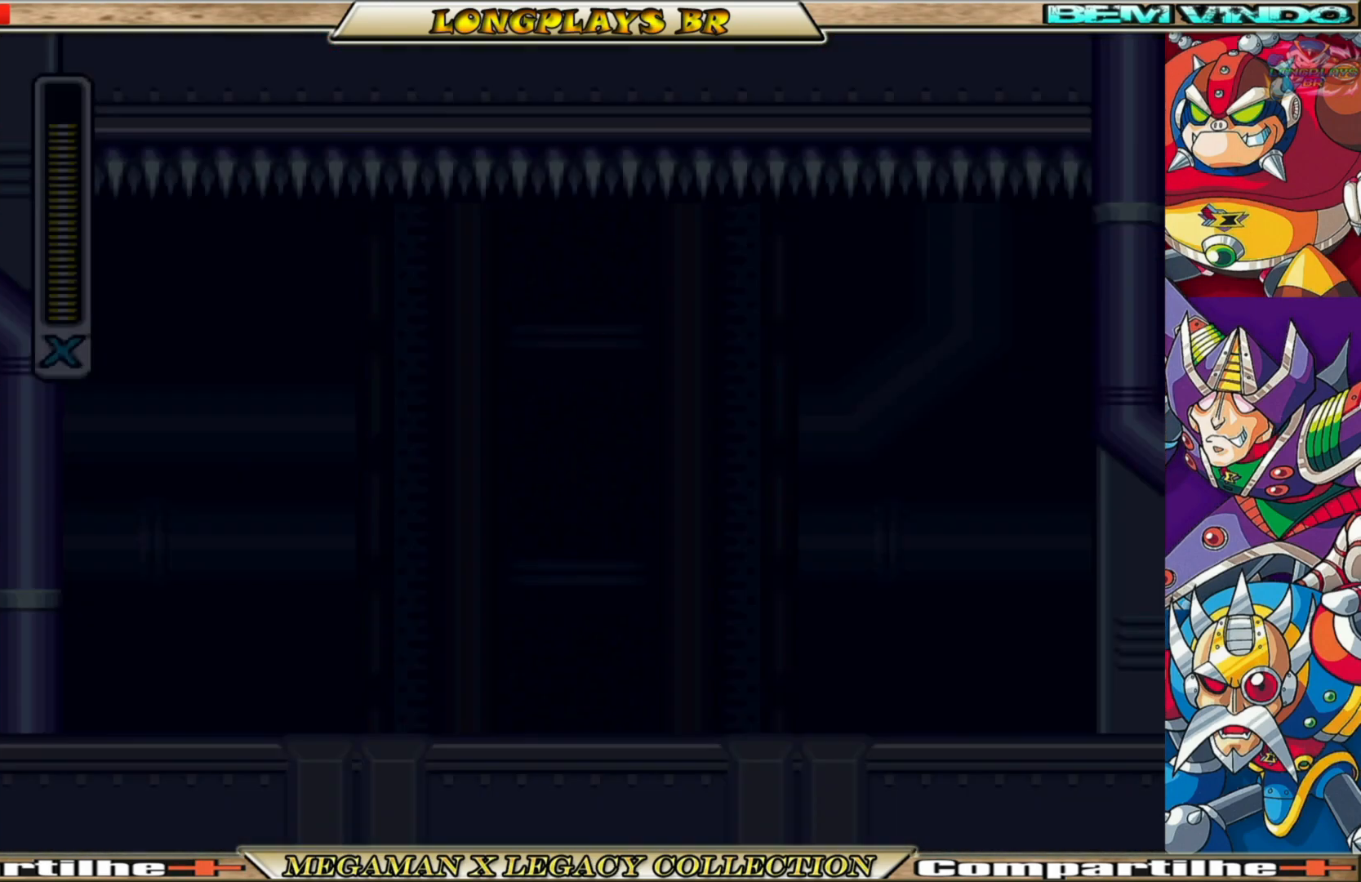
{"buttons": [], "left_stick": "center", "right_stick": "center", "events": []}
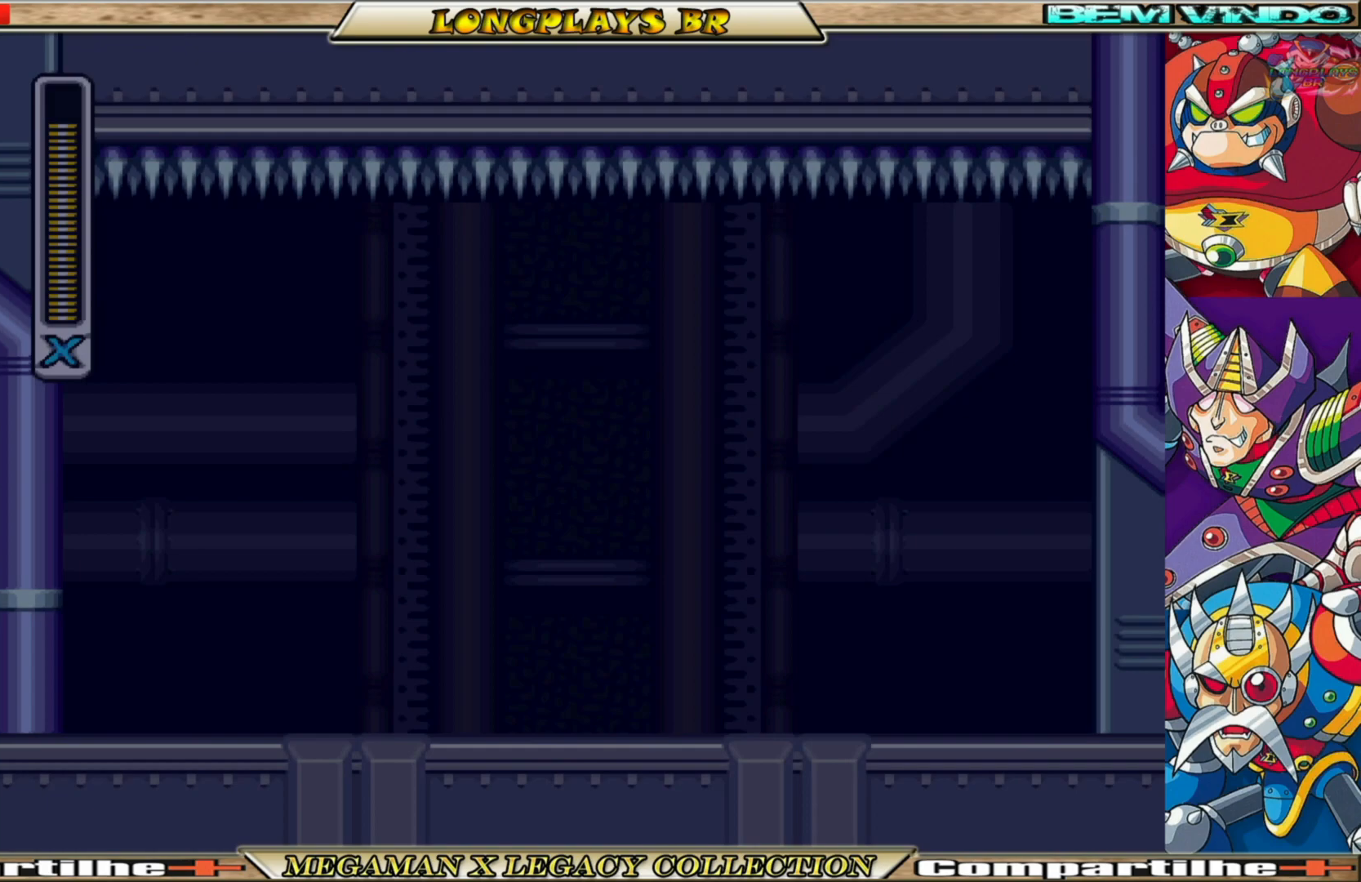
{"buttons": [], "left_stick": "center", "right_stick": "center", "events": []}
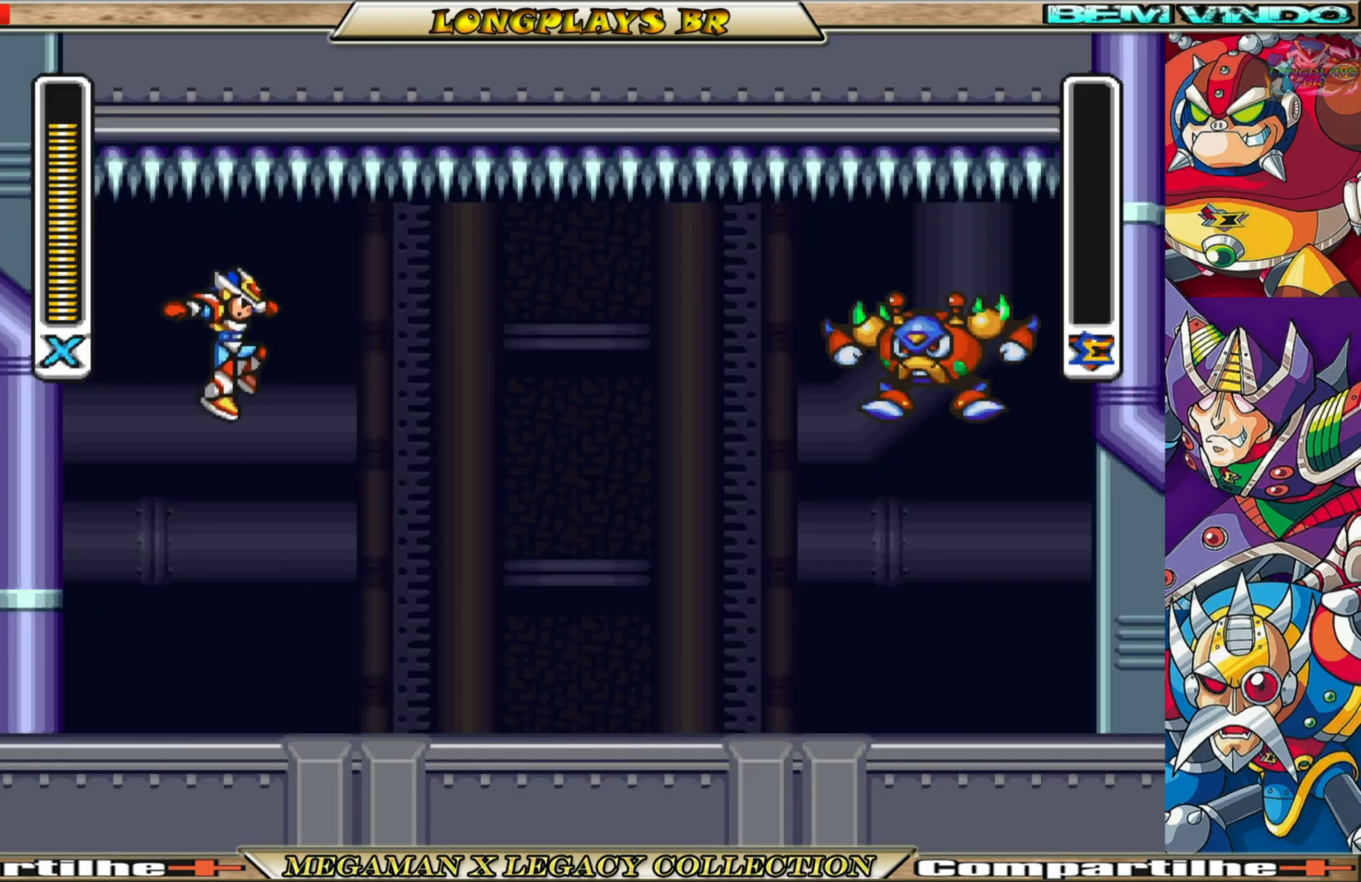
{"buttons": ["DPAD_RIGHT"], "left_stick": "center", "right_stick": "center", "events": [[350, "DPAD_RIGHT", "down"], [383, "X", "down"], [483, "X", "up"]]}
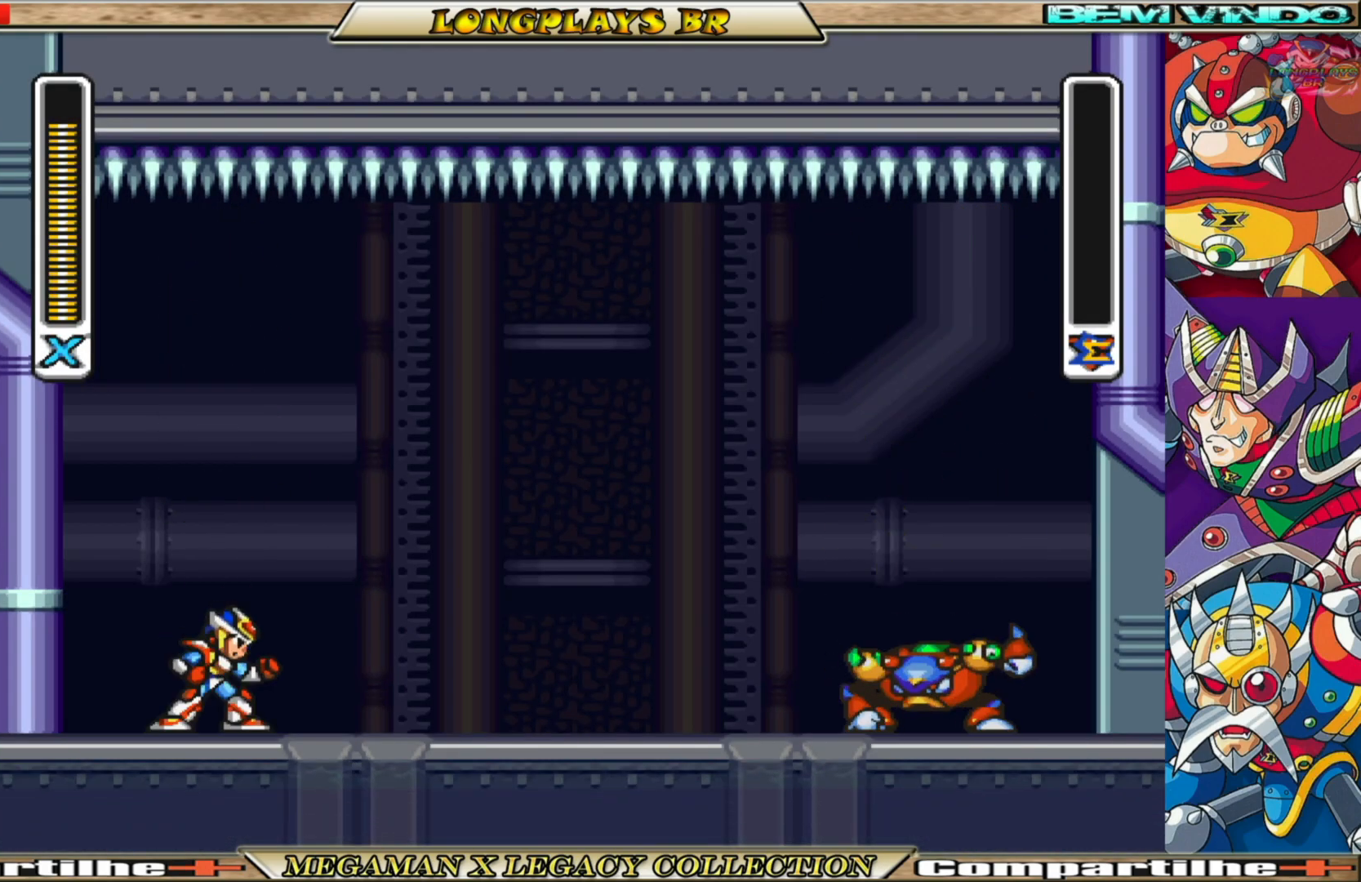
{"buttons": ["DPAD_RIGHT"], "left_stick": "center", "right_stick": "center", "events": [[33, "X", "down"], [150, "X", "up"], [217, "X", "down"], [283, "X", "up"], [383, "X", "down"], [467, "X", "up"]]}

• ASSIGNMENT
The expected answer is the listing above, duplicated exactly, with its pictures removed.

• TASK ANSWER
{"buttons": [], "left_stick": "center", "right_stick": "center", "events": []}
{"buttons": [], "left_stick": "center", "right_stick": "center", "events": []}
{"buttons": ["DPAD_RIGHT"], "left_stick": "center", "right_stick": "center", "events": [[350, "DPAD_RIGHT", "down"], [383, "X", "down"], [483, "X", "up"]]}
{"buttons": ["DPAD_RIGHT"], "left_stick": "center", "right_stick": "center", "events": [[33, "X", "down"], [150, "X", "up"], [217, "X", "down"], [283, "X", "up"], [383, "X", "down"], [467, "X", "up"]]}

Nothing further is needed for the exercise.